En même temps, des relations sexuelles mal menée sont à mon avis plus un symptôme d'un problème dans le couple plutôt qu'une cause. Mais sinon, oui, d'accord.
ti'hamo a écrit :"Il n'y pas d'interêt à savoir se maîtriser dans le sens que c'est plus un moyen qu'un but" n'a pas de sens : pourquoi un moyen n'aurait-il pas d'intérêt du seul fait qu'il soit un moyen ? :sonne:
Je peux aussi bien dire qu'il n'y a aucun intérêt à savoir marcher parce que c'est plus un moyen qu'un but :
et c'est vrai que marcher est un moyen… sauf que, privé de ce moyen, on ne va pas très loin.
Oui mais montrer comme un avantage le fait que les méthodes naturelles exigent une maîtrise de soi (c'est ce qu'il me semble qu'on m'a dit) laisse à penser que l'on veut la maîtrise de soi comme un but final, ou que les méthodes naturelles ont tendance à améliorer la maîtrise de soi (ce qui me semble loin d'être évident).
ti'hamo a écrit :Donc, l'acquisition d'un moyen utile voire nécessaire présente un intérêt majeur, il me semble ; en vue d'un but précis, oui, nous sommes d'accord, et c'est justement ce but qui donne tout son intérêt au moyen en question.
Oui.
ti'hamo a écrit :Or, justement, vous dites bien parler de fidélité réelle et non pas seulement physique : cela suppose bien, donc, que l'on se penche non pas seulement sur l'aspect extérieur (qui couche avec qui, qui arrive ou non à "faire" des bébés et combien),
mais sur les intentions que l'on se permet et que l'on s'interdit*, l'état d'esprit que l'on cultive en soi, la façon et la direction dont et dans laquelle on œuvre sur soi-même et son couple,
que l'on y regarde d'un peu plus près quant aux habitudes d'action et de pensée que nous impriment en nous nos façons de faire, et notamment concernant le regard porté sur l'autre, sur le couple, sur l'expression physique de l'amour et de la tendresse.
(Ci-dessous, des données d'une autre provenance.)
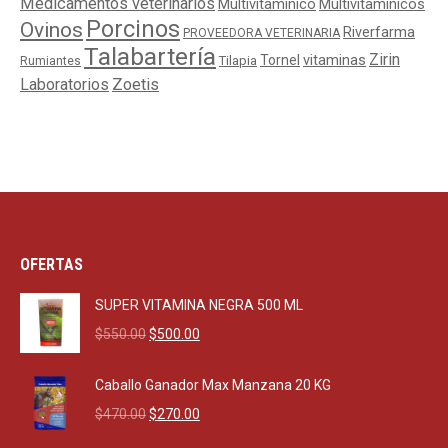
Medicamentos veterinarios
Multivitaminico
Multivitamínicos
Porcinos
Ovinos
Riverfarma
PROVEEDORA VETERINARIA
Talabartería
Zirin
Tornel
vitaminas
Tilapia
Rumiantes
Laboratorios
Zoetis
OFERTAS
SUPER VITAMINA NEGRA 500 ML
Original
Current
$
550.00
$
500.00
price
price
was:
is:
Caballo Ganador Max Manzana 20 KG
$550.00.
$500.00.
Original
Current
$
470.00
$
270.00
price
price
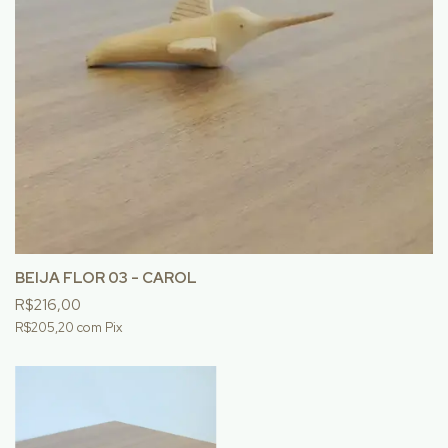
BEIJA FLOR 03 - CAROL
R$216,00
R$205,20
com
Pix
C'est, en somme, en fait, tout ce qu'il faut prendre en compte si on veut mener une réflexion morale sur l'intimité sexuelle, la conception, et la gestion responsable des naissances.

Ou alors, on peut aussi dire que, puisque telle technique a l'air plus facile, on la préfère aux autres, sans plus, et sans chercher de réflexion morale.
Mais dans ce cas, on ne peut pas prétendre avoir un avis sur la question de la morale (puisqu'alors on ne s'est de toute façon pas posé la question), et la réponse à la question "je ne vois pas ce que machin trouve de critiquable dans cette technique" est tout simplement que c'est tout à fait logique, puisqu'on a choisi de ne pas prendre en considération les questions morales qui sont la raison pour laquelle machin trouve critiquable telle technique de contraception.
Oui encore.
ti'hamo a écrit :Si par exemple on ne se pose que des questions de rendement et d'efficacité, on ne va pas bien comprendre ce que tel syndicat trouverait de critiquable dans telle façon de gérer une entreprise : ils diront "c'est pas humain" et on n'aura qu'à répondre "mais... ça donne de bons résultats, où est le problème ?" et le dialogue restera un dialogue de sourds.
Comme il n'y a aucun argument fort pour dire que la contraception n'est pas morale, seul les résultats comptent.
ti'hamo a écrit : *notez que je ne reprends toujours pas votre approche à vous en termes de "permis/défendu", "interdit/autorisé", mais que je parle bien là de ce qu'on se permet et ce qu'on s'interdit à soi-même. - donc la façon dont on s'éduque soi-même, ce qu'on pourrait aussi bien appeler l'acquisition des vices ou des vertus.
Vous avez raison, mais croyez moi, beaucoup de gens ne mettent pas de préservatif juste parce que «le pape l'a interdit».
Toi, tu crois qu'il y a un seul Dieu? Tu fais bien. Les démons le croient aussi, et ils tremblent.